(Records excerpted from a collection)

--*--

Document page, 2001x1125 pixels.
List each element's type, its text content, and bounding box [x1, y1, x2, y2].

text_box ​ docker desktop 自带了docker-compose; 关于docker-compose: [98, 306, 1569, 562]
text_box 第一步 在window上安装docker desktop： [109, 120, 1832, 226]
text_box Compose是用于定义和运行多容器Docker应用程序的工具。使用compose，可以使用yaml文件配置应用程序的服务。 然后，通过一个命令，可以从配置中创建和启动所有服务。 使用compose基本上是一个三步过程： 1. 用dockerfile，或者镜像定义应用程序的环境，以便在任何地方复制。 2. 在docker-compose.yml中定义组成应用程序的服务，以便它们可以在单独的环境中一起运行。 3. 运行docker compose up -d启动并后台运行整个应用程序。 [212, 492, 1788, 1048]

--*--

PROBLEM DESCRIPTION: Using the records above, copy exactly the lines from the one containing "List each element's" through the last, inclusive, and nothing else.

SOLUTION TO THIS PROBLEM:
List each element's type, its text content, and bounding box [x1, y1, x2, y2].

text_box ​ docker desktop 自带了docker-compose; 关于docker-compose: [98, 306, 1569, 562]
text_box 第一步 在window上安装docker desktop： [109, 120, 1832, 226]
text_box Compose是用于定义和运行多容器Docker应用程序的工具。使用compose，可以使用yaml文件配置应用程序的服务。 然后，通过一个命令，可以从配置中创建和启动所有服务。 使用compose基本上是一个三步过程： 1. 用dockerfile，或者镜像定义应用程序的环境，以便在任何地方复制。 2. 在docker-compose.yml中定义组成应用程序的服务，以便它们可以在单独的环境中一起运行。 3. 运行docker compose up -d启动并后台运行整个应用程序。 [212, 492, 1788, 1048]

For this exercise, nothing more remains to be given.